(Data excerpts)
· · ·

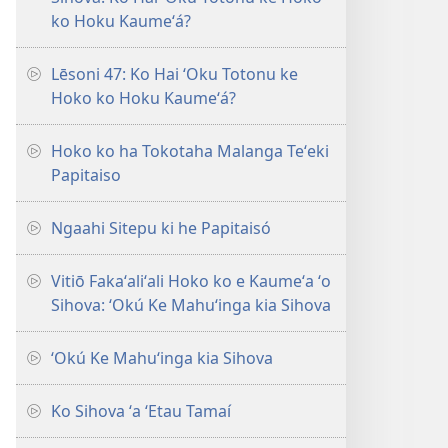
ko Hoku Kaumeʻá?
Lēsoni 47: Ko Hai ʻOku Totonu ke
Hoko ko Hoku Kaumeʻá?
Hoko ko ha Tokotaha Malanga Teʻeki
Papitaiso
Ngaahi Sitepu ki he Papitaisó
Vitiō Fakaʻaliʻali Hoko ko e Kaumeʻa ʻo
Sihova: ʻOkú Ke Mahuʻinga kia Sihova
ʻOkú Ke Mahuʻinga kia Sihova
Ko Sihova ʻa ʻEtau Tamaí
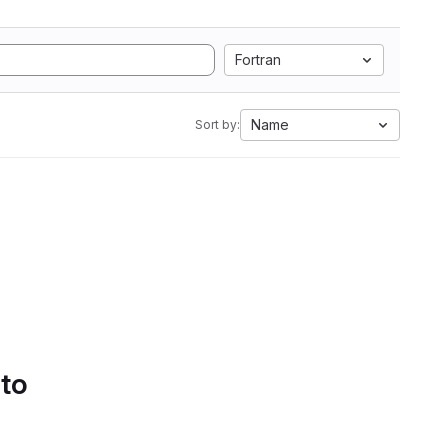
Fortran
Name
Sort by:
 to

· · ·

(What to do)
Please extract every line of text read from the records above, reproducing each one precisely, and leave the pictures out of your answer.

(Result of the task)
ko Hoku Kaumeʻá?
Lēsoni 47: Ko Hai ʻOku Totonu ke
Hoko ko Hoku Kaumeʻá?
Hoko ko ha Tokotaha Malanga Teʻeki
Papitaiso
Ngaahi Sitepu ki he Papitaisó
Vitiō Fakaʻaliʻali Hoko ko e Kaumeʻa ʻo
Sihova: ʻOkú Ke Mahuʻinga kia Sihova
ʻOkú Ke Mahuʻinga kia Sihova
Ko Sihova ʻa ʻEtau Tamaí
Fortran
Name
Sort by:
 to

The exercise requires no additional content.